URING the long history of coal mining a belief has developed among miners that mine explosions are often associated with stormy weather. This widespread theory is so strongly held that men have sometimes refused to work in mines on stormy days. Coal companies also acknowledge the possibility of such a relationship; and because they do, extra precautions are taken in some mines during stormy weather. This paper presents some results obtained from an investigation into the effect of daily and seasonal changes in atmospheric conditions on the explosive compounds present in coal mines. Attention is focused on the possibility that such changes produce conditions in mines conducive to disastrous explosions. It is not surprising that there is a high accident rate in coal mines. Operating heavy machinery underground in cramped space and cutting and moving thousands of tons of coal each mining day are bound to make mining hazardous. Although explosions occur less often than other accidents, they usually result in a high death toll, and miners have grown to fear them more than any other type of accident.

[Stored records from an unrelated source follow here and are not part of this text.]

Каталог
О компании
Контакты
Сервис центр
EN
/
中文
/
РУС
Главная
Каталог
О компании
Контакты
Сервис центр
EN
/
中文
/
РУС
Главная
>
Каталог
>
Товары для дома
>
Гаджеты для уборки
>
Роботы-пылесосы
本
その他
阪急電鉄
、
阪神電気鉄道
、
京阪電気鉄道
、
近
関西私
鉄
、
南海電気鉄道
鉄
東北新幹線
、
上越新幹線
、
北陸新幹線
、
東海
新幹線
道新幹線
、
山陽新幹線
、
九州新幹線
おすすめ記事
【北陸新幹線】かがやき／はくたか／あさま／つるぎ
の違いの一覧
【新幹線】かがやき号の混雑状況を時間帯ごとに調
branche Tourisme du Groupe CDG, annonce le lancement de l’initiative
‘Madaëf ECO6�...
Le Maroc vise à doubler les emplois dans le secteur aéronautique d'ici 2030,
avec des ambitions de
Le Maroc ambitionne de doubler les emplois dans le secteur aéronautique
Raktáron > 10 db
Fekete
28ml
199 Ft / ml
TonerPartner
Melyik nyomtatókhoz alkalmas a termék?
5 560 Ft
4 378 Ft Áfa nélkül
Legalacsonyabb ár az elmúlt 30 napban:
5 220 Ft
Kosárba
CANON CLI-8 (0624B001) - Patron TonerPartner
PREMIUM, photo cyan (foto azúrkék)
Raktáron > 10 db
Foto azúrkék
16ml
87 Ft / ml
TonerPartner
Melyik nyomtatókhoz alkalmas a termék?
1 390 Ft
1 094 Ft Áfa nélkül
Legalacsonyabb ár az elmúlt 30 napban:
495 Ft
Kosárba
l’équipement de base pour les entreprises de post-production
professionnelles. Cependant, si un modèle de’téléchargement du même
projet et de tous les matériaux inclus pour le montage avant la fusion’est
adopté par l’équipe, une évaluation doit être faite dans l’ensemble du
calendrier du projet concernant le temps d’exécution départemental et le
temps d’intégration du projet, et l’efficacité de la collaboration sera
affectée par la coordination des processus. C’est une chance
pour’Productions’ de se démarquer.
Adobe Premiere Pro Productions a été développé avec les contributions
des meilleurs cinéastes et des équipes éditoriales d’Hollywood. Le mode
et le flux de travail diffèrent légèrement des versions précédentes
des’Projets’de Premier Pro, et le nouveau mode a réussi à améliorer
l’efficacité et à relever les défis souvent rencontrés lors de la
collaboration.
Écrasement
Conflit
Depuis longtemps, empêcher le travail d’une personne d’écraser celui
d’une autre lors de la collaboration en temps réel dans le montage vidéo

Several compounds present in coal mines are ignitible. Two, methane gas (CH4) and coal dust, may occur in such abundance that their ignition results in disastrous explosions. That explosions in coal mines result from combustion of gas has been recognized from the early days of coal mining; that coal dust alone can be an explosive element is a more recent realization. Coal dust as an explosion hazard, though early recognized by many mining experts, was not accepted by the majority of coal-mining interests in the United States until convincing tests had been carried out at the Pittsburgh testing station in 1908 and 1909.